--- Extrait ---

■ ■ ■

Bruno Rouleau, administrateur de l’association CNCEF Crédit, commente l’actualité des marchés du crédit immobilier. La -timide- reprise qui s’amorce depuis le début de l’année est-elle durable ? A quelles conditions ? Interview.
L’association CNCEF Crédit, en un mot ?
Bruno Rouleau – CNCEF Crédit est une association professionnelle agréée. Elle a été instaurée par la réforme du courtage, il y a maintenant 3 ans. Son but ? Equilibrer, réguler le marché du courtage en crédit…
Combien d’adhérents ?
Bruno Rouleau – Plus de 8 000 structures ont adhéré à l’association, avec une forte augmentation ces derniers mois, du fait de la réforme. Beaucoup de structures ont en effet choisi CNCEF Crédit, parmi d’autres associations possibles.
Est-ce l’association la plus importante du secteur ?
Bruno Rouleau – En termes de structures adhérentes, c’est sans doute l’une des deux plus importantes, oui.
Et vous, à titre personnel, vous représentez quelle structure ?
Bruno Rouleau – Je suis porte-parole et directeur de l’innovation et de la stratégie de AFR Financement, un réseau de franchise en courtage. Toutes formes de courtage…
Sur quels sujets travaille plus particulièrement votre association aujourd’hui ?

■ ■ ■

(Éléments d'un jeu de données)
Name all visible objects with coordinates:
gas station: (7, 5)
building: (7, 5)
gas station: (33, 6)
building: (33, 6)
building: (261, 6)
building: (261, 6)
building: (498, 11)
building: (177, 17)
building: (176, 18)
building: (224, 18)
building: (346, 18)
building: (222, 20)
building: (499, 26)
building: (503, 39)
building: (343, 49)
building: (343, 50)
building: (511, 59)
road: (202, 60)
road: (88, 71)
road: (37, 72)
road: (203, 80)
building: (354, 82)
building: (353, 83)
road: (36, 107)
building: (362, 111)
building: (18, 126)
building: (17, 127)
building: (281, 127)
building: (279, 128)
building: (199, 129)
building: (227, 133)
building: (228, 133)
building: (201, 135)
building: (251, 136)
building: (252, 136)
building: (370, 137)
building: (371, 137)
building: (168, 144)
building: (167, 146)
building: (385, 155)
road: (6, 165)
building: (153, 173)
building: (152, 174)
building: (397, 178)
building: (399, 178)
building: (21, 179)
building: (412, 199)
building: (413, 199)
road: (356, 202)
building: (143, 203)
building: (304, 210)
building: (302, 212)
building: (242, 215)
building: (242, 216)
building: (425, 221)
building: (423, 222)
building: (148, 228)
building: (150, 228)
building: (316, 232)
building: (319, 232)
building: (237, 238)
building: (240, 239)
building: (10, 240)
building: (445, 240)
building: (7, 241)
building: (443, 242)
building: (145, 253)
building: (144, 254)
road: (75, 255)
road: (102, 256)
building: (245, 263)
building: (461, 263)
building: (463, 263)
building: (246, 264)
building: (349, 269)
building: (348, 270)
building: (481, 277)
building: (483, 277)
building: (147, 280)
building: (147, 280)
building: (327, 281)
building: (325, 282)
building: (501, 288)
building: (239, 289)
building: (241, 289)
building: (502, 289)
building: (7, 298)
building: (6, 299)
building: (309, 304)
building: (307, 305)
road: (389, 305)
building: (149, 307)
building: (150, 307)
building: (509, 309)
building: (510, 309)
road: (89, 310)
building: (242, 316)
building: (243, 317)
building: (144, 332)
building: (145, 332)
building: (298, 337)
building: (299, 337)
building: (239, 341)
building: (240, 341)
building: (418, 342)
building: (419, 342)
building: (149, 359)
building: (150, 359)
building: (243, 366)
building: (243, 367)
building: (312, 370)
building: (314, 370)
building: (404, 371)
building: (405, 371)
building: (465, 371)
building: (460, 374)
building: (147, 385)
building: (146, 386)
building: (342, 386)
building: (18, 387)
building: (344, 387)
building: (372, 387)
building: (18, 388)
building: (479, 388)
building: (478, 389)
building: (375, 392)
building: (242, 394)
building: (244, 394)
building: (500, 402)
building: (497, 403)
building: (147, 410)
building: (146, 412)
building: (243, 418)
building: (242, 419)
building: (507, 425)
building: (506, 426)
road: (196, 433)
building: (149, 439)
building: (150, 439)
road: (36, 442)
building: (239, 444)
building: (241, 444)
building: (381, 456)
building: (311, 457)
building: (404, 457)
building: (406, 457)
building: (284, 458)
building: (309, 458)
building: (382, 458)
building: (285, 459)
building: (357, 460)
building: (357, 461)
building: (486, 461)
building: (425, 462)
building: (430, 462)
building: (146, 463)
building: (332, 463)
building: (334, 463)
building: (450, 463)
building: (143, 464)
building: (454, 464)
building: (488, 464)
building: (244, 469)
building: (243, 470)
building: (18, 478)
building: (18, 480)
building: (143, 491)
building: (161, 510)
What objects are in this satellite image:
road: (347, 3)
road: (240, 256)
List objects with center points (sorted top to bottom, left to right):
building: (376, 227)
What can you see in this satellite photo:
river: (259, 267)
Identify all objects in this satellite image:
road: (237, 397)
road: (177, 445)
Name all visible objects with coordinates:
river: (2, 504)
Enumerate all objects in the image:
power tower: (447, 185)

■ ■ ■

--- À faire ---
a. D'après l'extrait, combien de structures ont adhéré à l'association CNCEF Crédit ?
b. Quelles sont toutes les fonctions que l'extrait attribue à Bruno Rouleau ?

--- Réponses par tâche ---
a. Plus de 8 000 structures.

b.
- Administrateur de l'association CNCEF Crédit
- Porte-parole d'AFR Financement
- Directeur de l'innovation et de la stratégie d'AFR Financement